Two Comet 4Cs were converted to act as Nimrod (HS.801) prototypes. The first prototype, the aerodynamic test-bed, flew for the first time on 23rd May 1967 and was fitted with RB.163-20 Spey engines, while the second prototype, the electronic test-bed, was fitted with Avon engines. Deliveries of the production Nimrod MR.1 (Maritime Reconnaissance) aircraft began in October 1969, the first thirty-eight Nimrods were delivered between 1969 and 1972, equipping five squadrons and No 236 OCU; another eight were delivered in 1975. The MR.1 was fitted with ASV-21D search radar and a Marconi Elliott 920B central computer. The MR.2 variant was the designation given to the last eight production MR.1 aircraft which had, amongst other things, an updated communications system and a strengthened structure. MR.2's were offered to the Air Forces of Canada and Australia but the offer was taken up. Three MR.1s, designated R.1, were converted to the electronic intelligence role. Basically new avionics were fitted and with the tail-boom and searchlight removed, radar domes and antenna above and below the fuselage were fitted instead together with auxiliary fuel tanks in the weapons bay. Later on wingtip ESM pods were fitted and some cabin windows deleted to allow for the installation of additional equipment. From 1979 the MR.1 fleet was upgraded to MR.2 standard. The flight deck and general systems remained the same while the main underwater and search systems were given a significant upgrade. New avionics fit together with Thorn EMI Searchwater radar, a GEC central tactical system, an AQS-901 acoustics system and a new communications suite. An air scoop on the port rear fuselage close to dorsal fin was also fitted for the avionics cooling system. Flight refuelling equipment was added at the time of the 1982 Falklands war.
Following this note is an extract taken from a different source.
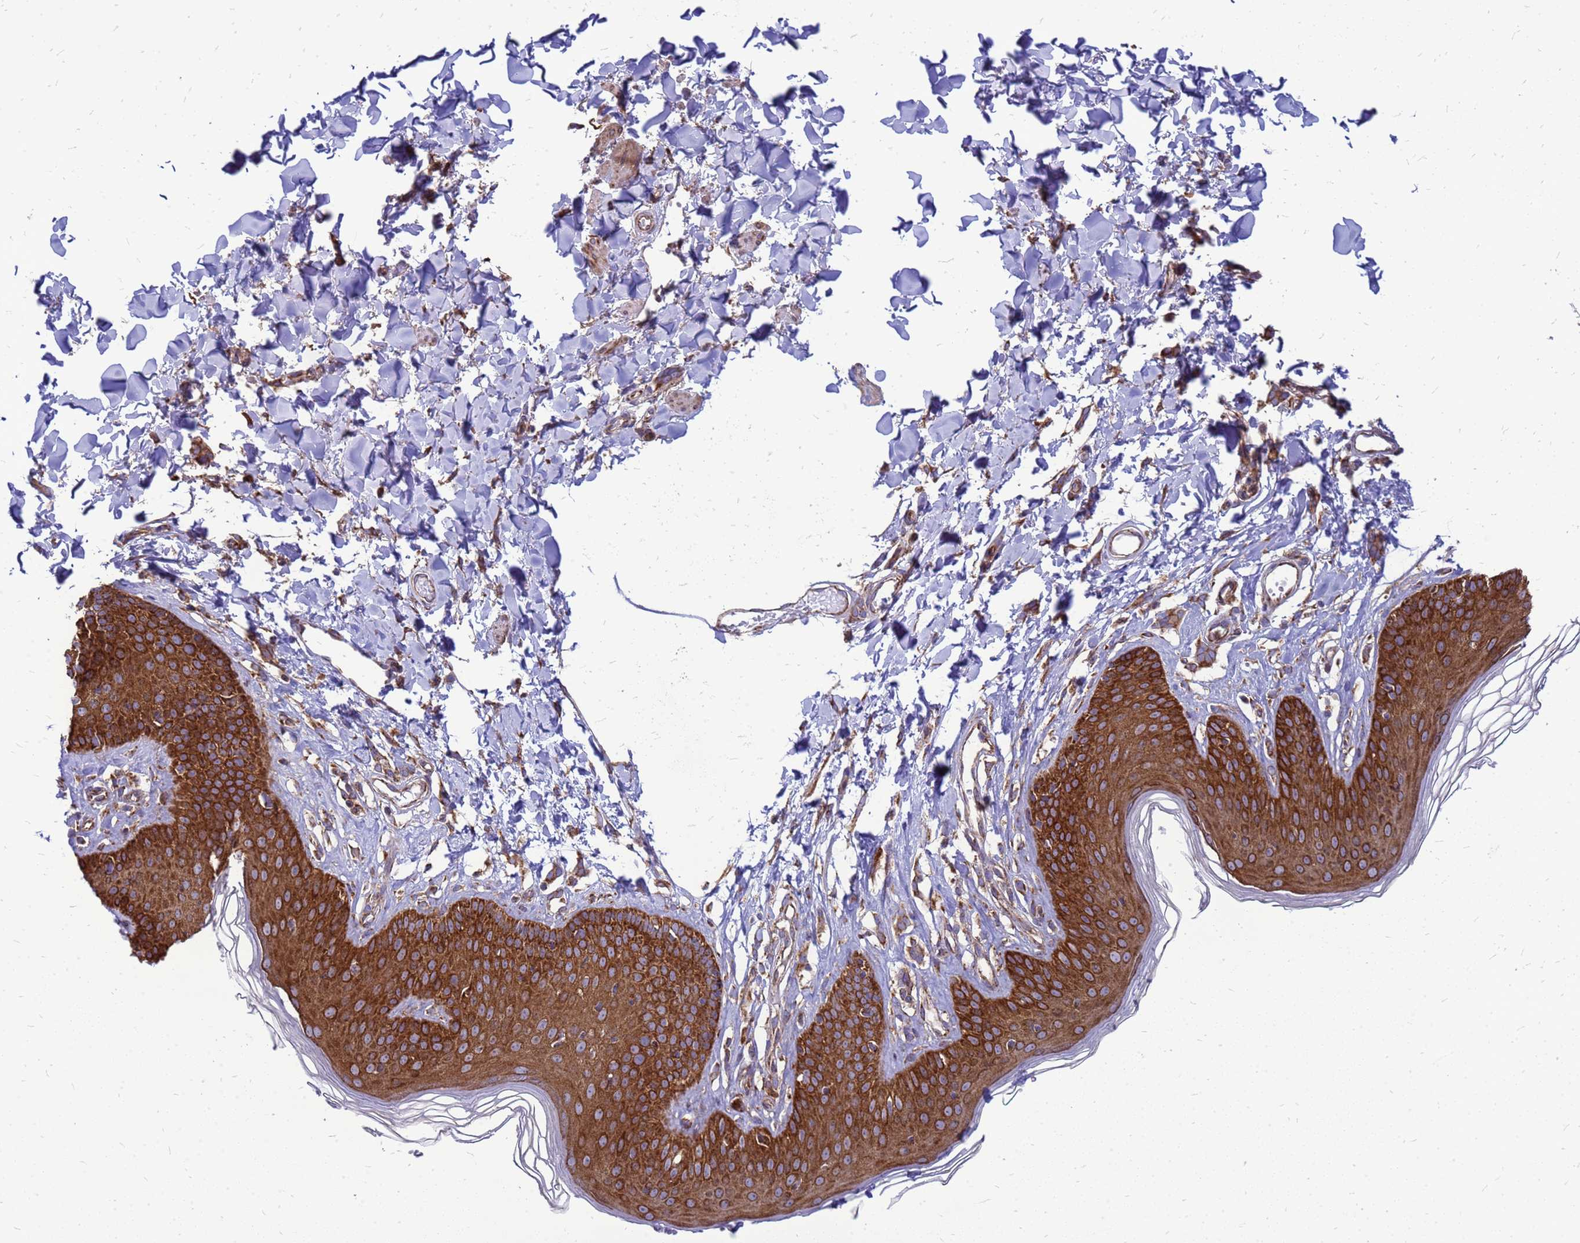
{"staining": {"intensity": "strong", "quantity": ">75%", "location": "cytoplasmic/membranous"}, "tissue": "skin", "cell_type": "Epidermal cells", "image_type": "normal", "snomed": [{"axis": "morphology", "description": "Normal tissue, NOS"}, {"axis": "morphology", "description": "Squamous cell carcinoma, NOS"}, {"axis": "topography", "description": "Vulva"}], "caption": "Human skin stained with a brown dye reveals strong cytoplasmic/membranous positive staining in about >75% of epidermal cells.", "gene": "FSTL4", "patient": {"sex": "female", "age": 85}}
A much less successful variant due to poor management by the MoD, was the AEW.3 (Airborne Early Warning). In 1973 the RAF had begun to examine the options for replacing the AEW variant of the Shackleton operated by No.8 Squadron. Boeing offered a variant of the successful E-3A but its radar was judged to be poor so in March 1977 the Nimrod AEW.3 was accepted. Basically an MR.1 conversion it had bulbous radar domes in the nose and the tail-cone, weather radar in starboard external fuel tank and ESM pods on the wing tips. Successive significant changes to the radar specification by the RAF led to significant changes to the electronics, the hardware and the software which in turn led to significant timescale extensions. The first interim standard AEW aircraft was delivered to No.8 Squadron in 1984 to allow crew training to commence but in September 1986 the AEW requirement was reopened and in December 1986 a deal for the Boeing E-3 Sentry was signed. The Nimrod AEW was immediately cancelled and AEW airframes were stored at RAF Abingdon until they were scrapped in the 1990s.

The entire Nimrod fleet is scheduled to be rebuilt by 2012 (?), retaining only the fuselage shell of existing aircraft. The new aircraft, designated Nimrod MRA.4 (Maritime Reconnaissance Attack), will have new wings, undercarriage, BMW/Rolls Royce fuel-efficient engines and a completely new mission system.